● **TASK DESCRIPTION**
Copy out the rows from the very first line down to the line containing "list Is it possible", including that line, without changing a single character.

Listings of boxed layout items
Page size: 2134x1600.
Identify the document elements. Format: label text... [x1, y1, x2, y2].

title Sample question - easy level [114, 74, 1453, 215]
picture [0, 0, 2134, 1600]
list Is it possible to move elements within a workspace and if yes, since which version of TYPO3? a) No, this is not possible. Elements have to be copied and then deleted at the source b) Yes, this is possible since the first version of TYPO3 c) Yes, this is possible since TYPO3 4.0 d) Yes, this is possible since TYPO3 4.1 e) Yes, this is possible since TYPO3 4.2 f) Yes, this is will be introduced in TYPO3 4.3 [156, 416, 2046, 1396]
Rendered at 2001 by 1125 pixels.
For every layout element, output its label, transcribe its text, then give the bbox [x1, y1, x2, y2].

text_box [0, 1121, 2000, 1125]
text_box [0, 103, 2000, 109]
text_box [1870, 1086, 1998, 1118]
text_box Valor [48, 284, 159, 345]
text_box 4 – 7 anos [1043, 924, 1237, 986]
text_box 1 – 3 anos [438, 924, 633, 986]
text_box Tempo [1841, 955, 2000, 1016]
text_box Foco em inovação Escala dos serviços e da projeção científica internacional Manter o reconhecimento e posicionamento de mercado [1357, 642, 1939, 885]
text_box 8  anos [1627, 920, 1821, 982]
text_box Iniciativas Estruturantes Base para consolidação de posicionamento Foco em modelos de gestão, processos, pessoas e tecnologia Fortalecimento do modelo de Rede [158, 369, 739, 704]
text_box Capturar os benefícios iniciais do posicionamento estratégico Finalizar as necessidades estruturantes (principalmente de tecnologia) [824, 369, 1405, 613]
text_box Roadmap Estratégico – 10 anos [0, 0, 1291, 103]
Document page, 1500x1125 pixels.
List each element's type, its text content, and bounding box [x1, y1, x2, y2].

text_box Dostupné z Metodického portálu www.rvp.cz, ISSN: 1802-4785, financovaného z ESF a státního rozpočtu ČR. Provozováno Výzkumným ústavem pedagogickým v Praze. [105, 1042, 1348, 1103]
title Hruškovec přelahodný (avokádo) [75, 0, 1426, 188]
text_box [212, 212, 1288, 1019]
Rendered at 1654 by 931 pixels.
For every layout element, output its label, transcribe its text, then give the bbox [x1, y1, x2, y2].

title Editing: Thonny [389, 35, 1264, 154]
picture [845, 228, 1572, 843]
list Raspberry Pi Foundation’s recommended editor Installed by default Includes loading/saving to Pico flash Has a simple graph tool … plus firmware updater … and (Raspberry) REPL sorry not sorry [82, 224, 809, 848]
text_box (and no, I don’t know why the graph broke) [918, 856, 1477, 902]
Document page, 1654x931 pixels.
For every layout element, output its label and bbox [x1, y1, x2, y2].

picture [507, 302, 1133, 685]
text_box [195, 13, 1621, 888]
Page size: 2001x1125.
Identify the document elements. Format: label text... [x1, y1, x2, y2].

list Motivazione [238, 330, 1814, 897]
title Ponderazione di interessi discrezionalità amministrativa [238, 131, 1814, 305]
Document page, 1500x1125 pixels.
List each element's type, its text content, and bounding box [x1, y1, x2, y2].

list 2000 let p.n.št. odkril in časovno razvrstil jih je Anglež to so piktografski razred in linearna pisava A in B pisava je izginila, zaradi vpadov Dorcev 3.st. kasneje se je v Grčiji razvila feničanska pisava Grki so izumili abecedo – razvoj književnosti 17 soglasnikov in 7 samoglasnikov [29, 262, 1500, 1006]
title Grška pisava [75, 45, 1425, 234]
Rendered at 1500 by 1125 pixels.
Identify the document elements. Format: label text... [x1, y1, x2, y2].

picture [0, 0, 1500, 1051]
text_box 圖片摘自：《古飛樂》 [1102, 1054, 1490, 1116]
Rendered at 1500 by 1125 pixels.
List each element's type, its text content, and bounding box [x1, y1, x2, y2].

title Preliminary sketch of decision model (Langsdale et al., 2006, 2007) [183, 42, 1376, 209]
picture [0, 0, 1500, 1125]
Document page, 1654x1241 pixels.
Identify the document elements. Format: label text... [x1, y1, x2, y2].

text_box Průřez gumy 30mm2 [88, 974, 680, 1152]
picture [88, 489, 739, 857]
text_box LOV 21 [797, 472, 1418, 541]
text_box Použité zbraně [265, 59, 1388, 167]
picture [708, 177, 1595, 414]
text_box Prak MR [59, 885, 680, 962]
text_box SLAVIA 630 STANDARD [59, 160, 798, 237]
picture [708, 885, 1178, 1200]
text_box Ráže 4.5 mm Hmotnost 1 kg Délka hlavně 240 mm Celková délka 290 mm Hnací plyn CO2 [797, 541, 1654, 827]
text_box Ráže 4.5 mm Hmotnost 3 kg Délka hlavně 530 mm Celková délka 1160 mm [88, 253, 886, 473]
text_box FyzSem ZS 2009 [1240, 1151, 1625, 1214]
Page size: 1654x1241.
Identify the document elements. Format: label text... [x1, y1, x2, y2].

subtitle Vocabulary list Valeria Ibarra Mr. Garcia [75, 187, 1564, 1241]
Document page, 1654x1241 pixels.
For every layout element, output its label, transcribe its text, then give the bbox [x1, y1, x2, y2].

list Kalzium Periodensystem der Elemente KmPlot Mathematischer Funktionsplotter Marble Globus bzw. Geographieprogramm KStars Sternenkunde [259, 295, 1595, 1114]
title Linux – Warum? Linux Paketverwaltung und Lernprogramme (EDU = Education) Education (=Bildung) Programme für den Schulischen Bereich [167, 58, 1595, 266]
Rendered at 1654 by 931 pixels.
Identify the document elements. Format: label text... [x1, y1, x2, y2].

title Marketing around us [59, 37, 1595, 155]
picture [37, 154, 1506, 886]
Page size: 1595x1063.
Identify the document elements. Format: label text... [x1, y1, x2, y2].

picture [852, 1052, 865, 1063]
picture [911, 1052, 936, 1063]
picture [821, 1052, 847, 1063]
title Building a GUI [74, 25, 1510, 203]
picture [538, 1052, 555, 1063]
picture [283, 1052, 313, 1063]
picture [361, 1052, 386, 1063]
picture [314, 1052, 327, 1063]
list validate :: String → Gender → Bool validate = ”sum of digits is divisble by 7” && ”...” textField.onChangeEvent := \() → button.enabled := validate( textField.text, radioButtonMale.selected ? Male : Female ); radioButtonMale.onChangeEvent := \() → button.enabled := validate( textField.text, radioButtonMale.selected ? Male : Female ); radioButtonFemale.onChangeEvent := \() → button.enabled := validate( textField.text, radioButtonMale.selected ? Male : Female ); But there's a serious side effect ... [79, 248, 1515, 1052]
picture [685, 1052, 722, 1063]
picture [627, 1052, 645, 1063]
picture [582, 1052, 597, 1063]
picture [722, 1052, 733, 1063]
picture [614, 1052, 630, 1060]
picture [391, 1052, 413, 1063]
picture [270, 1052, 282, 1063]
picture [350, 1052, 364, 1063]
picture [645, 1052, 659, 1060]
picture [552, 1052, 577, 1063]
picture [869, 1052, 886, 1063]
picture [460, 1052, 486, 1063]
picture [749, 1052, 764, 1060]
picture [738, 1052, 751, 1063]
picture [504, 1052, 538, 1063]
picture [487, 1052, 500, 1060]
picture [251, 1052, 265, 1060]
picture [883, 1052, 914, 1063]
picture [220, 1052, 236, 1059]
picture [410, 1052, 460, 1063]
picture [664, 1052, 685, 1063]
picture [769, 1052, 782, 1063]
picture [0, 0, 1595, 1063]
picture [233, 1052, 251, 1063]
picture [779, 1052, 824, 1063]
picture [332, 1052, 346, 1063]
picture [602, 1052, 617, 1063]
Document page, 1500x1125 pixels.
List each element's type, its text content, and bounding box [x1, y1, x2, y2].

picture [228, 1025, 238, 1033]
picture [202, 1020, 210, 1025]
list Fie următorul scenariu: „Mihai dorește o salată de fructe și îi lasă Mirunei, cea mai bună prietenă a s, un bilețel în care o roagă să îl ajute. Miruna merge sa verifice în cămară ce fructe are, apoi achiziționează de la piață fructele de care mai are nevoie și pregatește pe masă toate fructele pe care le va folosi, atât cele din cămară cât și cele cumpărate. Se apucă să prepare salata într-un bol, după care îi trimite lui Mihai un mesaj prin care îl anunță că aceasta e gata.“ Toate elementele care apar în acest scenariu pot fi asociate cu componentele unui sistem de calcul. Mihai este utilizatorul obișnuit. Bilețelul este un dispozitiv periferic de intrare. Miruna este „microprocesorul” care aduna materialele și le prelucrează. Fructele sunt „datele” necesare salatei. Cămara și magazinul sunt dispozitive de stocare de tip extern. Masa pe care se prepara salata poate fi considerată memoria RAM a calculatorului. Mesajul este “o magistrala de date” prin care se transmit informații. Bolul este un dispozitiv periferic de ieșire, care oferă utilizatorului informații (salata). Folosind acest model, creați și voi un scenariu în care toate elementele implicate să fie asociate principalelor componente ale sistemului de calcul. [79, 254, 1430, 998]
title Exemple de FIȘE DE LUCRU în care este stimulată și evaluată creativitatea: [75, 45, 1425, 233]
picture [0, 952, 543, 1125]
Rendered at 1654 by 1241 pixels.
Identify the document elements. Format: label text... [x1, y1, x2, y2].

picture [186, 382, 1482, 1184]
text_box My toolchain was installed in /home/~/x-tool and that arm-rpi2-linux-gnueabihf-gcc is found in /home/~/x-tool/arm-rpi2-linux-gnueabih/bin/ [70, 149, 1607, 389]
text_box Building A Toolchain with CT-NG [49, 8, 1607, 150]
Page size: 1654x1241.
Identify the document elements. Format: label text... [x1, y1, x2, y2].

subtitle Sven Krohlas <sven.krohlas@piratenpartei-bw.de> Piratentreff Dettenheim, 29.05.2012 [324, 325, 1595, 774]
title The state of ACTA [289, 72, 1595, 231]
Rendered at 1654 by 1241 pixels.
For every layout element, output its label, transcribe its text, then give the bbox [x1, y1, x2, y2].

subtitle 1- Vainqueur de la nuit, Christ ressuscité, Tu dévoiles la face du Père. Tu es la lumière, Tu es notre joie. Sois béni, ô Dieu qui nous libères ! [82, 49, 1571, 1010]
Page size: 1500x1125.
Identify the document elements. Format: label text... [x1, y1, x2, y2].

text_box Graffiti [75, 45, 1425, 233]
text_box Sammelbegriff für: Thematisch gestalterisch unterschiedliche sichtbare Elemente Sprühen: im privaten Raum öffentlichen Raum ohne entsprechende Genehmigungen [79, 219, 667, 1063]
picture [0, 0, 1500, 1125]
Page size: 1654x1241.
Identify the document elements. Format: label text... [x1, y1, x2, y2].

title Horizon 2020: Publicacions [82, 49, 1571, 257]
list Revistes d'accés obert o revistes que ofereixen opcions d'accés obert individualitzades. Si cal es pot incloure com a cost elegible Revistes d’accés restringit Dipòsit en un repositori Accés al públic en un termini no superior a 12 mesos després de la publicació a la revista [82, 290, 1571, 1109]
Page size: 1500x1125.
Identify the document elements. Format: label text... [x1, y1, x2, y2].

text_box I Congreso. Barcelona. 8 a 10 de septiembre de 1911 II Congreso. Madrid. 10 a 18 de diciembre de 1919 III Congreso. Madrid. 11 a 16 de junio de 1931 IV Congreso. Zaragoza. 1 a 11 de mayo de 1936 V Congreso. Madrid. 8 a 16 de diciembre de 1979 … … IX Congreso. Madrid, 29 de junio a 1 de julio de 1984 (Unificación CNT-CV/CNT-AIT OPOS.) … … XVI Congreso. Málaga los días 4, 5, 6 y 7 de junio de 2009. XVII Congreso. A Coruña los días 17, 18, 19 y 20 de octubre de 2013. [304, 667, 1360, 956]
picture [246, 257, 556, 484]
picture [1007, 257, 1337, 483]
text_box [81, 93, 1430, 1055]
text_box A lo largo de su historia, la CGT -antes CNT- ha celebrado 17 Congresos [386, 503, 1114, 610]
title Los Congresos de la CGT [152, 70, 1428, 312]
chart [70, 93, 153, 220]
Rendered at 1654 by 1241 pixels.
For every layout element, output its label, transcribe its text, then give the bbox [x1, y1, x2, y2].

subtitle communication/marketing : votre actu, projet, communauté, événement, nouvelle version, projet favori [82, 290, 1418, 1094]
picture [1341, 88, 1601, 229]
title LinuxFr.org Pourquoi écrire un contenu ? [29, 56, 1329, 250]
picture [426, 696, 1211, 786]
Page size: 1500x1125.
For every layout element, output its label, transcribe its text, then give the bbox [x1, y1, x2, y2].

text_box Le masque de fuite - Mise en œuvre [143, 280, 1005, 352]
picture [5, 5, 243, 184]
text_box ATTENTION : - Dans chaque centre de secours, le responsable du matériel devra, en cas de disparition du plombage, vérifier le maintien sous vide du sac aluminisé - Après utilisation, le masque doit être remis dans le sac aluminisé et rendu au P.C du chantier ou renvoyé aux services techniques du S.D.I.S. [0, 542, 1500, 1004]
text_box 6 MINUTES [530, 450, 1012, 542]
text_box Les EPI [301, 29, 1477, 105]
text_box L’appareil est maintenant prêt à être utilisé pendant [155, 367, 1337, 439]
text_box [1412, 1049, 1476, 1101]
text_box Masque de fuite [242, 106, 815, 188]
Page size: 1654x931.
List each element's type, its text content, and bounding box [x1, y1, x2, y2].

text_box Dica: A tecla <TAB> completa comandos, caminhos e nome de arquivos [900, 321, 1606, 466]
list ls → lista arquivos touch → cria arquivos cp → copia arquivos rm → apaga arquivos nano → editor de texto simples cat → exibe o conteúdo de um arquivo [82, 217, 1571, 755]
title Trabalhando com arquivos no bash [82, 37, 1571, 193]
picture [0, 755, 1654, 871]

● **ANSWER TO THIS EXERCISE**
Page size: 2134x1600.
Identify the document elements. Format: label text... [x1, y1, x2, y2].

title Sample question - easy level [114, 74, 1453, 215]
picture [0, 0, 2134, 1600]
list Is it possible to move elements within a workspace and if yes, since which version of TYPO3? a) No, this is not possible. Elements have to be copied and then deleted at the source b) Yes, this is possible since the first version of TYPO3 c) Yes, this is possible since TYPO3 4.0 d) Yes, this is possible since TYPO3 4.1 e) Yes, this is possible since TYPO3 4.2 f) Yes, this is will be introduced in TYPO3 4.3 [156, 416, 2046, 1396]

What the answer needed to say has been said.